Below is a listing from which only part is wanted; return exactly the lines from the one with "muscle stained with" up to and including the one with "image of human".

■ **Extracted data**
::::
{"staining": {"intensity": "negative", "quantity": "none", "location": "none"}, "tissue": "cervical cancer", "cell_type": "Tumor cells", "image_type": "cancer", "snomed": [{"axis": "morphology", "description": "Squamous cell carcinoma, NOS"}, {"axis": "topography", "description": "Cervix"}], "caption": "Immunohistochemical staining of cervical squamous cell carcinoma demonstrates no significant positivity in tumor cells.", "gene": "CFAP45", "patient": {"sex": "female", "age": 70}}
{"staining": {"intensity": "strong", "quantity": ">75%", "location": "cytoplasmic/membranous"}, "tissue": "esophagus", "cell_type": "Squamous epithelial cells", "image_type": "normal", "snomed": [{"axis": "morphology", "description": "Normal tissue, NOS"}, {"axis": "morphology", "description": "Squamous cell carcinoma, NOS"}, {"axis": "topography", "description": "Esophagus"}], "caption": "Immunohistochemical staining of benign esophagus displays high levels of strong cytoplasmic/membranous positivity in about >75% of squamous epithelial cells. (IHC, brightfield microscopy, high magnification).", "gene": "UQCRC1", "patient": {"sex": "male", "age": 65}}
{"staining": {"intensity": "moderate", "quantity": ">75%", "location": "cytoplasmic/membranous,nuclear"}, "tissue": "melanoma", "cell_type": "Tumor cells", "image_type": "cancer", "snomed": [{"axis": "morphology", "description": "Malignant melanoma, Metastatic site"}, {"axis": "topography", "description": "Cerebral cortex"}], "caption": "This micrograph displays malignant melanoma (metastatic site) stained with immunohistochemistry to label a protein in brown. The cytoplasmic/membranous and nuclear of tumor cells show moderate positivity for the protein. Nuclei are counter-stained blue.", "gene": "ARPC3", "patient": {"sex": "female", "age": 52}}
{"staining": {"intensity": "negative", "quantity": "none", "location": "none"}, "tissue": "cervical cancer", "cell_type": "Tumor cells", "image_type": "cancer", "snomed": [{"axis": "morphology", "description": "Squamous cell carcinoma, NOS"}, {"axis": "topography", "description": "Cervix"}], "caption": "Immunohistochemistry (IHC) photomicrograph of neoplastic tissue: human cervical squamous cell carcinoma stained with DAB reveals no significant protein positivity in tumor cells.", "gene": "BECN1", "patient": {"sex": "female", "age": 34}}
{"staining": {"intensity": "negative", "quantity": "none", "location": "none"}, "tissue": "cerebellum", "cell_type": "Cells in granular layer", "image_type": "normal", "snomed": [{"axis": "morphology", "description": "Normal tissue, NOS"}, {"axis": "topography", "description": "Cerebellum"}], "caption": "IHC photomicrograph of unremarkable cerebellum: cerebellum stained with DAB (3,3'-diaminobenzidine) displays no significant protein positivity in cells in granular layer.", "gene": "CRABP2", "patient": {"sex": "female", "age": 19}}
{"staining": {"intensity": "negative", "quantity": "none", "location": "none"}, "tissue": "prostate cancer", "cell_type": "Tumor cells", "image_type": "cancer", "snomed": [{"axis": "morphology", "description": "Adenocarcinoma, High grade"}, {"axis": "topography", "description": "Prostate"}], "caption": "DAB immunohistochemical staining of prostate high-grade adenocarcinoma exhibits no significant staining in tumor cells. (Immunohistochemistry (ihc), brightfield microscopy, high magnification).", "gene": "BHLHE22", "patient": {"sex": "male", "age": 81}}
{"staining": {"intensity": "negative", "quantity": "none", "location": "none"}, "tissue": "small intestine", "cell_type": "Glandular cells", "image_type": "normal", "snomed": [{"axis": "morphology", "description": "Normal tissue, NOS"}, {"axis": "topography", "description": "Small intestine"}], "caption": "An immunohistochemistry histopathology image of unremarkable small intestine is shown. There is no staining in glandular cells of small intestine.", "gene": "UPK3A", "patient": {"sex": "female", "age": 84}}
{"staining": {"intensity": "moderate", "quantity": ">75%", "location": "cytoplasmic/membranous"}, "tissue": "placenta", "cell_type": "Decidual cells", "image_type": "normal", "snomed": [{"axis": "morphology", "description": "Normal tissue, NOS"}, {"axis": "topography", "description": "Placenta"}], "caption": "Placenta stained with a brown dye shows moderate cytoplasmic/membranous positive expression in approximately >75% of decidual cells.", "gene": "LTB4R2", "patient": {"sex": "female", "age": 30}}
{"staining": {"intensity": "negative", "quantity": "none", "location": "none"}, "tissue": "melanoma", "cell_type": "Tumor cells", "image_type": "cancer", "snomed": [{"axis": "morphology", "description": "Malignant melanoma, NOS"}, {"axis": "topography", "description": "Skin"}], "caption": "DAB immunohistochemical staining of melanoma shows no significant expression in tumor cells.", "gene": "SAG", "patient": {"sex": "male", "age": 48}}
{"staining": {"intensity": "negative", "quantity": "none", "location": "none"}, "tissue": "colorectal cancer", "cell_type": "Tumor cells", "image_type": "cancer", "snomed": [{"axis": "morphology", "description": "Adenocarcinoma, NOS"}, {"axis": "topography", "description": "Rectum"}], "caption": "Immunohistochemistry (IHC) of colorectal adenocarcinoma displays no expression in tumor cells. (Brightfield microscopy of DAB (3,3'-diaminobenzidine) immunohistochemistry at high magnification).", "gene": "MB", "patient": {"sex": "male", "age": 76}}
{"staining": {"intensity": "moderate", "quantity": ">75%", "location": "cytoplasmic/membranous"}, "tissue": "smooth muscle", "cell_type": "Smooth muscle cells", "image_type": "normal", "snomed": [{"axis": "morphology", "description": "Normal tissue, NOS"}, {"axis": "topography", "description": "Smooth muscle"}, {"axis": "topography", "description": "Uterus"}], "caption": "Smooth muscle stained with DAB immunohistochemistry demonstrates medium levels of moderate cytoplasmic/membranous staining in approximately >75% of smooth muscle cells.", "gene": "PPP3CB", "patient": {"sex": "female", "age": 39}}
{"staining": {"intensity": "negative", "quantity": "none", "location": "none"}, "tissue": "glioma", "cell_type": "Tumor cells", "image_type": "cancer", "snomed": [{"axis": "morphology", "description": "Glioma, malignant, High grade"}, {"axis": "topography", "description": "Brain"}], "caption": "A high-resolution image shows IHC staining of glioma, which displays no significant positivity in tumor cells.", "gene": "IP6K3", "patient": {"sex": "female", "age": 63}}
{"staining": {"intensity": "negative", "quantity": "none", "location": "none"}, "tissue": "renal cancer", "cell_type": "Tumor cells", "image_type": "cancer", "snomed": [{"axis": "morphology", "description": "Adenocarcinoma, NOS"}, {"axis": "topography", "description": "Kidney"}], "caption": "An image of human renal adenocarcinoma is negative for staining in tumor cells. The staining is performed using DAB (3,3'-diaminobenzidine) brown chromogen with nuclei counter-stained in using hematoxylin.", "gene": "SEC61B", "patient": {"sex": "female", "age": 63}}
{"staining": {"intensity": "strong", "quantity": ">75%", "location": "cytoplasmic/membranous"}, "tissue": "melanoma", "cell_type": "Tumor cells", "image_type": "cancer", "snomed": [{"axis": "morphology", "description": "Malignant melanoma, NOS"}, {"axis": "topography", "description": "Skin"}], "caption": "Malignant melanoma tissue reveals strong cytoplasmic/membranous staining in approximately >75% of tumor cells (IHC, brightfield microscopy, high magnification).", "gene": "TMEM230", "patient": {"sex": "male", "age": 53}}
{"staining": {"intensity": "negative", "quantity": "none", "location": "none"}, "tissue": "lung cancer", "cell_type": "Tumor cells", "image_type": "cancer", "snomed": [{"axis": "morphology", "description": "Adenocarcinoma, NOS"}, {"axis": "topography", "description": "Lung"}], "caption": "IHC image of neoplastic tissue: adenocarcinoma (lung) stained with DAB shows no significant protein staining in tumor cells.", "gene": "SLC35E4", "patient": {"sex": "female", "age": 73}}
::::
■ **Exercise output**
{"staining": {"intensity": "moderate", "quantity": ">75%", "location": "cytoplasmic/membranous"}, "tissue": "smooth muscle", "cell_type": "Smooth muscle cells", "image_type": "normal", "snomed": [{"axis": "morphology", "description": "Normal tissue, NOS"}, {"axis": "topography", "description": "Smooth muscle"}, {"axis": "topography", "description": "Uterus"}], "caption": "Smooth muscle stained with DAB immunohistochemistry demonstrates medium levels of moderate cytoplasmic/membranous staining in approximately >75% of smooth muscle cells.", "gene": "PPP3CB", "patient": {"sex": "female", "age": 39}}
{"staining": {"intensity": "negative", "quantity": "none", "location": "none"}, "tissue": "glioma", "cell_type": "Tumor cells", "image_type": "cancer", "snomed": [{"axis": "morphology", "description": "Glioma, malignant, High grade"}, {"axis": "topography", "description": "Brain"}], "caption": "A high-resolution image shows IHC staining of glioma, which displays no significant positivity in tumor cells.", "gene": "IP6K3", "patient": {"sex": "female", "age": 63}}
{"staining": {"intensity": "negative", "quantity": "none", "location": "none"}, "tissue": "renal cancer", "cell_type": "Tumor cells", "image_type": "cancer", "snomed": [{"axis": "morphology", "description": "Adenocarcinoma, NOS"}, {"axis": "topography", "description": "Kidney"}], "caption": "An image of human renal adenocarcinoma is negative for staining in tumor cells. The staining is performed using DAB (3,3'-diaminobenzidine) brown chromogen with nuclei counter-stained in using hematoxylin.", "gene": "SEC61B", "patient": {"sex": "female", "age": 63}}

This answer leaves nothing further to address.